Bombardment of Salé (1628)
| Date | May 1628 |
| Location | Salé, Republic of Salé (present-day Morocco)34°02′43″N 6°49′04″W﻿ / ﻿34.04528°N 6.81778°W |
| Result | Salean victory |

Belligerents
- Spanish Empire: Republic of Salé

Commanders and leaders
- Tomás de Larraspuru y Churruca [es]: Light

Strength
- 35 ships: Unknown

Casualties and losses
- 5 killed: Unknown

= Bombardment of Salé (1628) =

Spanish attack to Salé in 1628

The bombardment of Salé in May 1628 was carried out by Spanish troops commanded by Tomás de Larraspuru y Churruca against the Moroccan city of Salé, which at that time was a city-state republic ruled by Barbary corsairs.

==Background==
Following the death of Ahmad al-Mansur in 1603, a war of succession broke out in Morocco, prompting other groups to rebel, including the Republic of Salé, a city-state ruled by Barbary corsairs. Among the main targets of the corsairs of Salé was Spain, which held several cities on the Moroccan coast. During the 1620s, they besieged La Mamora several times, being expelled each time.

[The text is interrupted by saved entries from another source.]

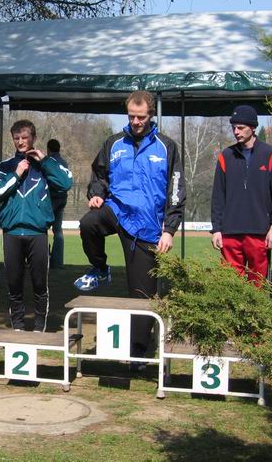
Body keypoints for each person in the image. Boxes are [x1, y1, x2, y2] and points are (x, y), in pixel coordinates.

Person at [74, 90, 185, 362]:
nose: (136, 122)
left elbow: (176, 191)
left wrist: (169, 230)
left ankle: (138, 352)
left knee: (142, 295)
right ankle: (100, 268)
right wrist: (96, 194)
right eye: (132, 116)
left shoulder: (167, 147)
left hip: (147, 226)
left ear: (151, 115)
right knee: (88, 223)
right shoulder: (114, 143)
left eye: (141, 117)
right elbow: (99, 175)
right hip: (117, 210)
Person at [0, 120, 73, 332]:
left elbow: (66, 183)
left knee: (40, 285)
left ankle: (39, 328)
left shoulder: (46, 165)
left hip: (37, 233)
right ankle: (18, 327)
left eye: (25, 137)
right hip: (12, 232)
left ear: (33, 138)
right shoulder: (5, 166)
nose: (21, 142)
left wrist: (45, 161)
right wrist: (16, 174)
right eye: (17, 138)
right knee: (14, 285)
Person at [211, 105, 272, 284]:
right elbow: (218, 197)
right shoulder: (225, 156)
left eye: (241, 128)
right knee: (230, 287)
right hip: (230, 234)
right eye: (233, 127)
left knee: (258, 287)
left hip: (259, 233)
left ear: (253, 127)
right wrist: (216, 229)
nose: (236, 132)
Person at [47, 139, 70, 269]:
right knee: (58, 231)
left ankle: (43, 258)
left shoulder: (49, 163)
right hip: (62, 199)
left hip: (51, 198)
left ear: (48, 149)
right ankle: (58, 261)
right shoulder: (64, 162)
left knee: (42, 228)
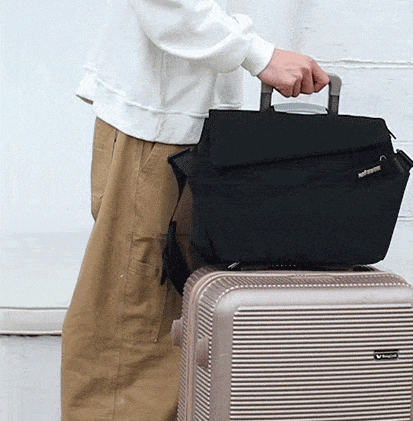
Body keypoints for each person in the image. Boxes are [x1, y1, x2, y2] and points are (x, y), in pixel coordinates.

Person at [60, 1, 329, 420]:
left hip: (175, 112)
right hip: (161, 118)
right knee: (135, 319)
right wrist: (258, 54)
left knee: (164, 313)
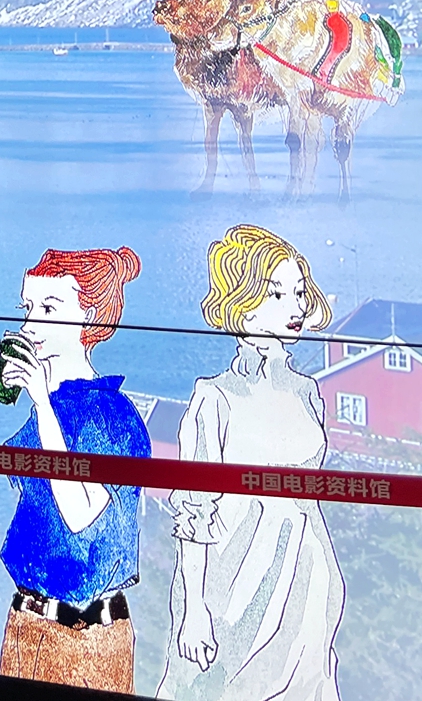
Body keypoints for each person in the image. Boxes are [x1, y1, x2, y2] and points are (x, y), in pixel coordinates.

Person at [159, 224, 345, 701]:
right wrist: (194, 609)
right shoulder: (214, 397)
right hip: (235, 588)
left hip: (307, 583)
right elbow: (195, 510)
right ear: (242, 304)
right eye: (277, 294)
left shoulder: (308, 392)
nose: (295, 307)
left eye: (299, 292)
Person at [0, 247, 151, 690]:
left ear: (90, 318)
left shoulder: (111, 413)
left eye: (49, 309)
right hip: (26, 624)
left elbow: (80, 515)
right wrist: (39, 402)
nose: (30, 326)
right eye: (28, 308)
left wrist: (42, 404)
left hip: (88, 639)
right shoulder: (50, 406)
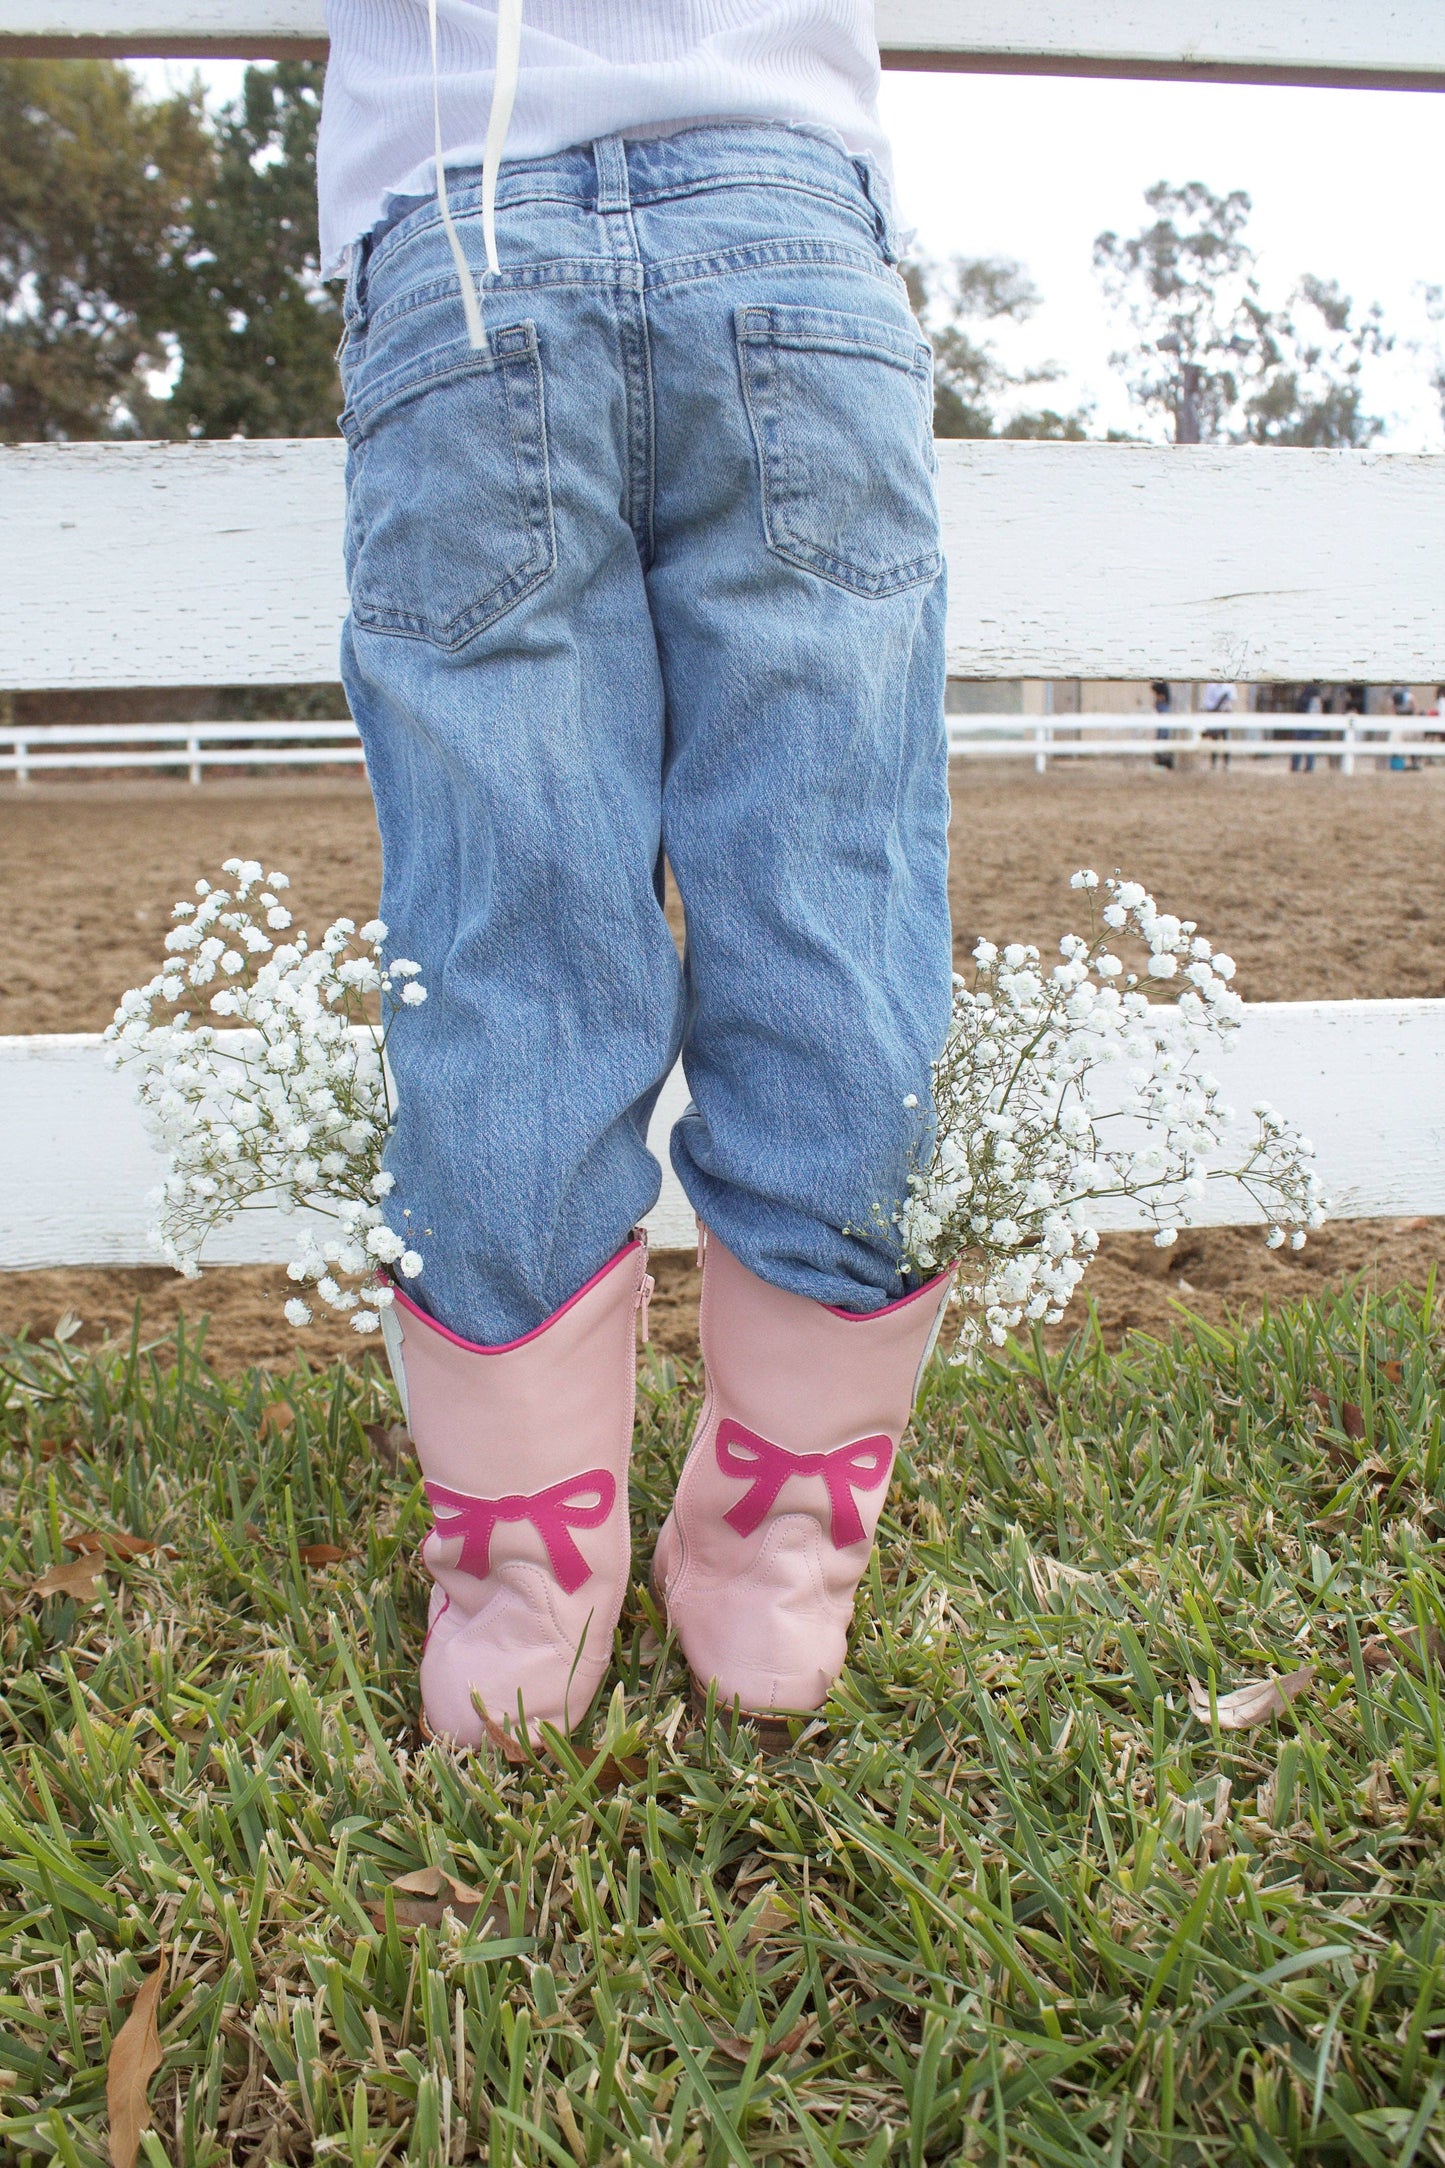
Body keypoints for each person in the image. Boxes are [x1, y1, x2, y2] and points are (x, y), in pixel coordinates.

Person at [319, 1, 954, 1749]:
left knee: (508, 928)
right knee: (828, 905)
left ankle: (524, 1574)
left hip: (461, 229)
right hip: (789, 233)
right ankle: (779, 1553)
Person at [1201, 679, 1235, 769]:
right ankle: (1213, 762)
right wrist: (1214, 709)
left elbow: (1232, 698)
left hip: (1225, 713)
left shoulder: (1229, 684)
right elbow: (1207, 701)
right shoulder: (1211, 685)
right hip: (1214, 713)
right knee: (1214, 737)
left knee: (1226, 737)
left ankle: (1226, 763)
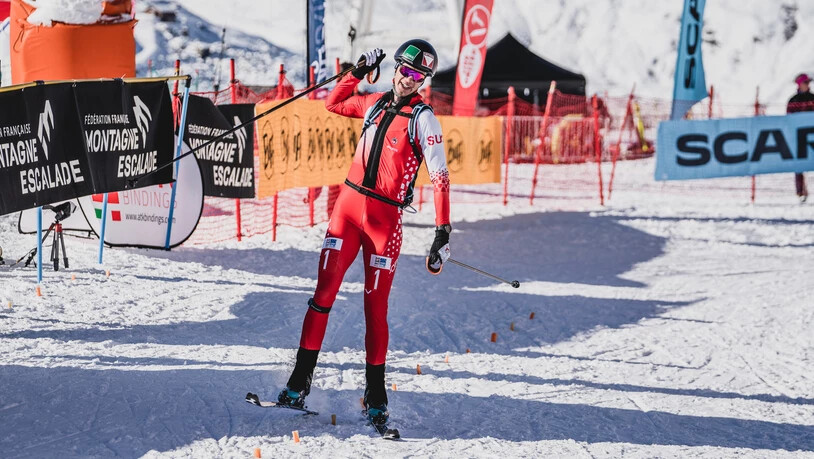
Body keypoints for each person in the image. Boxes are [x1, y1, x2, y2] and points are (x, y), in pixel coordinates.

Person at [277, 39, 451, 428]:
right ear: (395, 70)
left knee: (375, 311)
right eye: (404, 71)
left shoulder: (424, 119)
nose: (408, 80)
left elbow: (440, 176)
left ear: (424, 81)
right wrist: (356, 71)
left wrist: (442, 230)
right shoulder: (372, 102)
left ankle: (376, 397)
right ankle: (298, 383)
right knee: (322, 296)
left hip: (383, 223)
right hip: (347, 211)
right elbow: (334, 103)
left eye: (417, 76)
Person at [787, 73, 814, 202]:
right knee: (799, 165)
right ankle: (801, 192)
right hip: (799, 138)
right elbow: (789, 119)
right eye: (805, 82)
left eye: (808, 82)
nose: (807, 85)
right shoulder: (793, 100)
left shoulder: (812, 98)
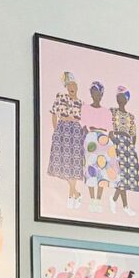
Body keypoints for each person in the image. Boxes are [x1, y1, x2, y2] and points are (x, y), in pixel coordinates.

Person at [47, 71, 84, 209]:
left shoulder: (81, 103)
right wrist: (56, 130)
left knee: (73, 165)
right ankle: (75, 193)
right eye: (69, 85)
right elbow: (54, 114)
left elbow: (83, 120)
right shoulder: (61, 97)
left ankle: (72, 195)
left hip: (75, 132)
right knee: (62, 164)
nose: (71, 88)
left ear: (77, 86)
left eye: (73, 85)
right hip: (62, 130)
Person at [81, 81, 118, 213]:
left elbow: (110, 131)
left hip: (104, 140)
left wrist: (114, 144)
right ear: (91, 93)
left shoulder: (106, 112)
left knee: (103, 168)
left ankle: (99, 199)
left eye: (100, 94)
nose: (97, 96)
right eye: (95, 93)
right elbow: (84, 127)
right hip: (91, 139)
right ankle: (92, 199)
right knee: (91, 168)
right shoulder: (85, 108)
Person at [110, 86, 139, 216]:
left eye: (122, 97)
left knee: (126, 176)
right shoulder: (112, 111)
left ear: (127, 99)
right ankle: (123, 205)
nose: (120, 99)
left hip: (127, 146)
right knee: (120, 175)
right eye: (118, 96)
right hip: (116, 143)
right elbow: (109, 127)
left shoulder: (131, 116)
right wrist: (113, 142)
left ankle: (115, 200)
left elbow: (133, 133)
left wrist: (131, 147)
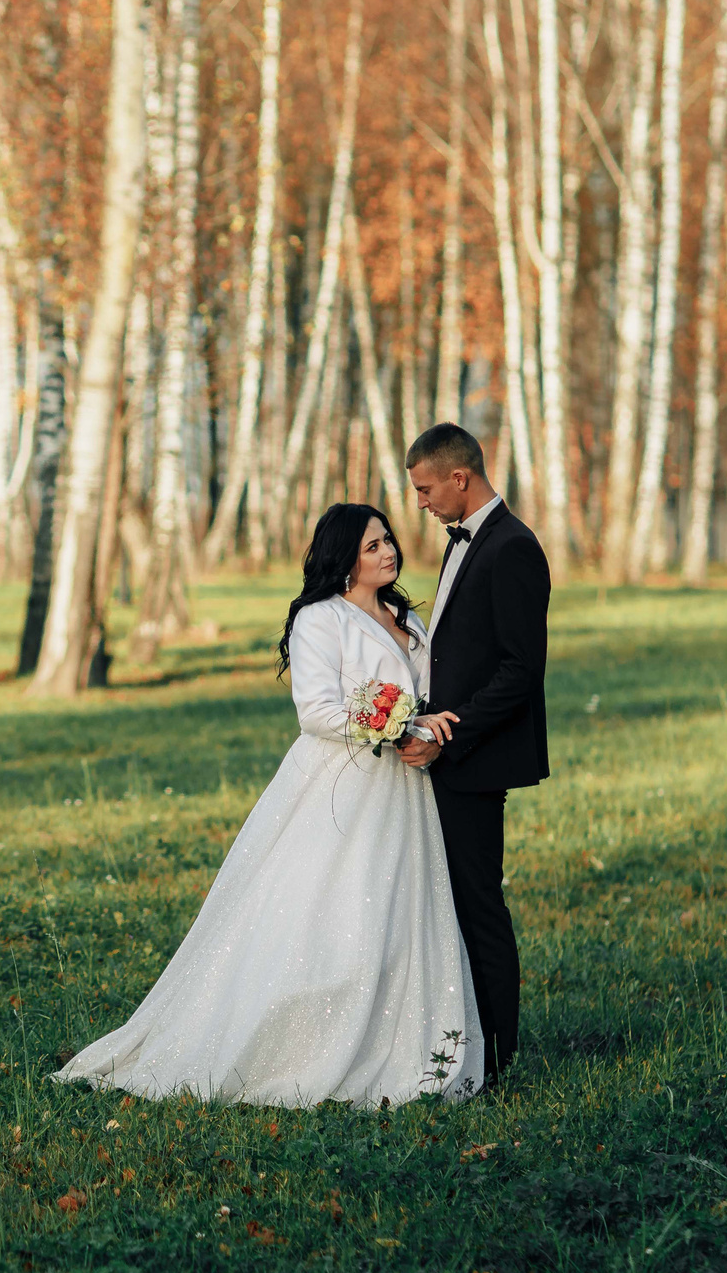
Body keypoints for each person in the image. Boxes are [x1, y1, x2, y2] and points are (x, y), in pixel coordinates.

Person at [54, 503, 483, 1109]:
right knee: (332, 912)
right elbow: (316, 712)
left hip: (406, 789)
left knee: (397, 912)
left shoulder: (404, 616)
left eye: (388, 541)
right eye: (371, 547)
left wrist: (427, 724)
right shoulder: (320, 618)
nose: (387, 553)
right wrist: (397, 724)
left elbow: (425, 686)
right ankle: (299, 1043)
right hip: (343, 784)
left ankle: (397, 1038)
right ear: (343, 558)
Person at [399, 422, 549, 1084]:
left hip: (475, 759)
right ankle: (465, 1043)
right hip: (447, 753)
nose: (422, 503)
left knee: (479, 906)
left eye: (427, 490)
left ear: (460, 478)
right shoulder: (464, 541)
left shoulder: (513, 547)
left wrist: (444, 731)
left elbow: (520, 671)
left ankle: (499, 1057)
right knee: (454, 902)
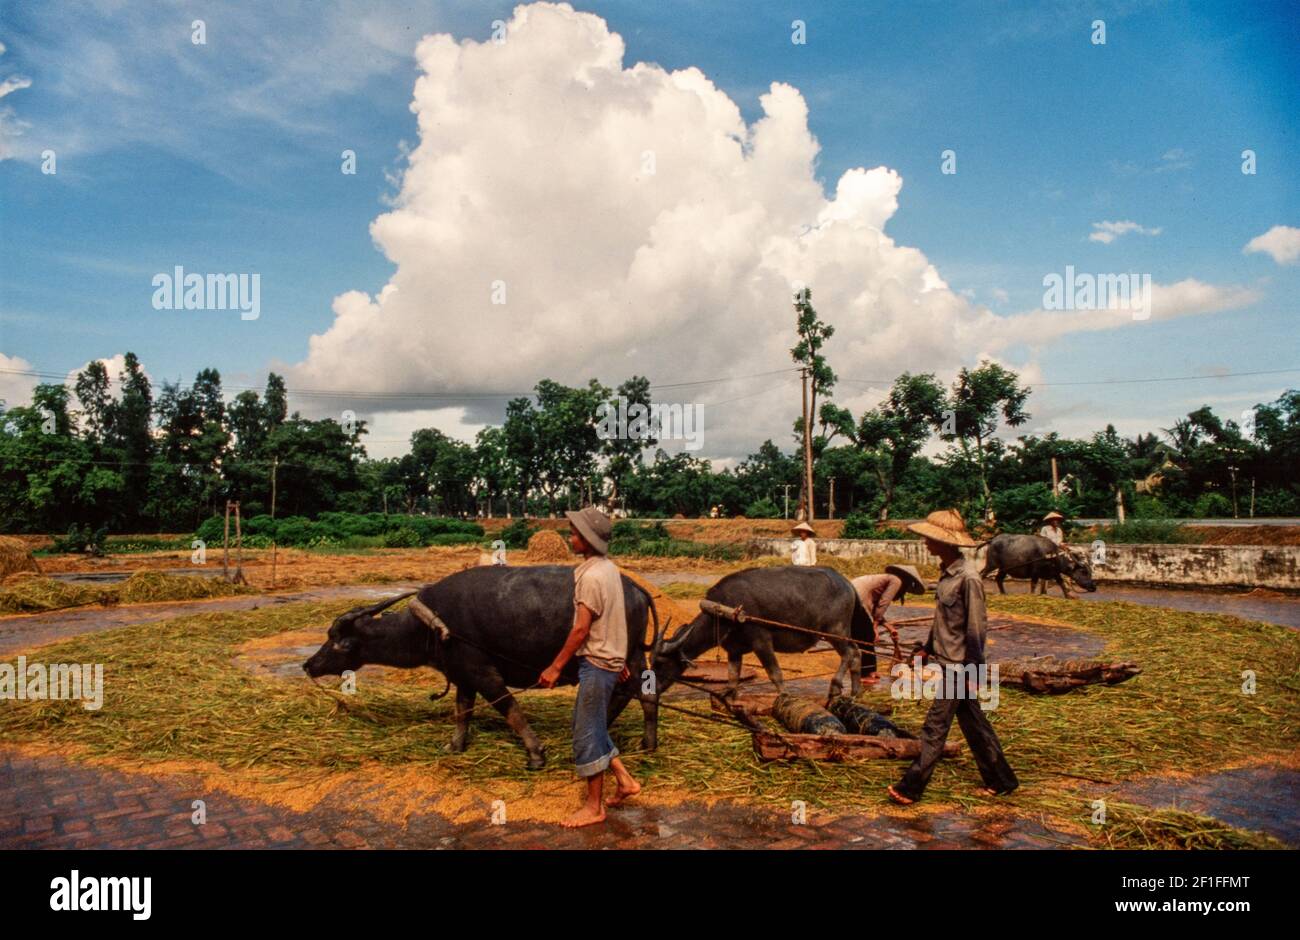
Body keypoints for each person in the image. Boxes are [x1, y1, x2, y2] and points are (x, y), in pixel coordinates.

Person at [887, 509, 1018, 805]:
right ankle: (1002, 779)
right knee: (974, 724)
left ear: (944, 543)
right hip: (946, 661)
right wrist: (927, 648)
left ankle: (912, 787)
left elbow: (975, 628)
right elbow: (943, 622)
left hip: (959, 668)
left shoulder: (968, 578)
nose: (924, 543)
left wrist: (974, 671)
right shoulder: (947, 575)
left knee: (935, 727)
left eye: (928, 538)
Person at [538, 506, 642, 828]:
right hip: (607, 660)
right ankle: (625, 781)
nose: (570, 538)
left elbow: (581, 630)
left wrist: (555, 667)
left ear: (588, 539)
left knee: (585, 734)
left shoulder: (591, 578)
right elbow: (614, 616)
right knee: (592, 725)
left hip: (596, 665)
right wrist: (619, 658)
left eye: (574, 534)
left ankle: (594, 807)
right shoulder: (609, 569)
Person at [850, 564, 926, 680]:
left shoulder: (887, 578)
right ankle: (867, 673)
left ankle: (867, 670)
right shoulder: (897, 581)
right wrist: (874, 627)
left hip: (851, 593)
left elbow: (876, 609)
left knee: (861, 635)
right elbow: (883, 604)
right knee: (868, 636)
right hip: (858, 597)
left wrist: (889, 627)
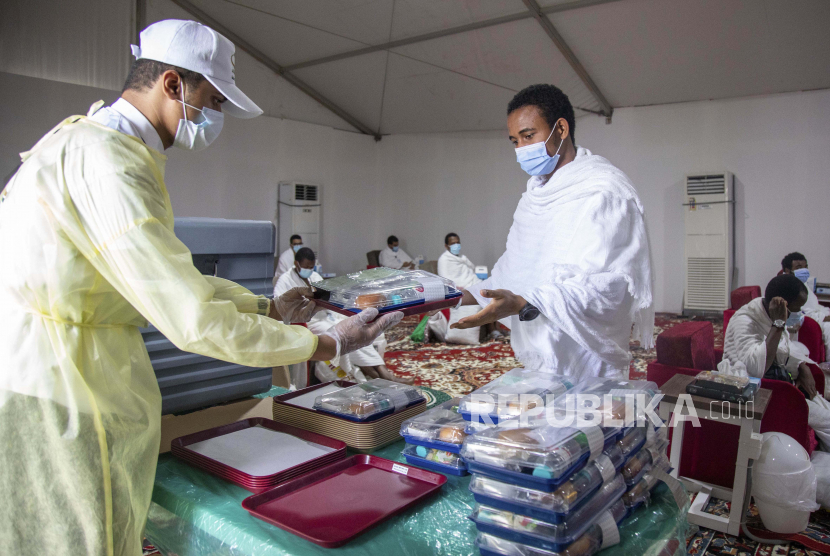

In 1628, they attempted another siege but were driven back by a Spanish fleet of 35 ships commanded by Tomás de Larraspuru y Churruca, causing many casualties among the corsairs.

==Bombardment==
A few days after the siege, Tomás de Larraspuru went to Salé with his fleet with the aim of bombing the city. The bombing lasted for several days and was a success, costing few casualties to the Spanish and achieving its objective of restoring normality to the presidios.

==Aftermath==
Relations between Salé and Spain improved after the conflict, there were even attempts to peacefully incorporate the city into Spain. However, this never happened, mainly because internal conflicts in Morocco resumed in 1636. La Mamora was besieged by Morocco several times until it finally fell in 1681.

Other Spanish cities on the Moroccan coast would fall, such as Larache in 1689 or Asilah in 1691. However, other cities would resist these sieges, such as Ceuta, Melilla and Peñón de Vélez de la Gomera, which today remain Spanish enclaves.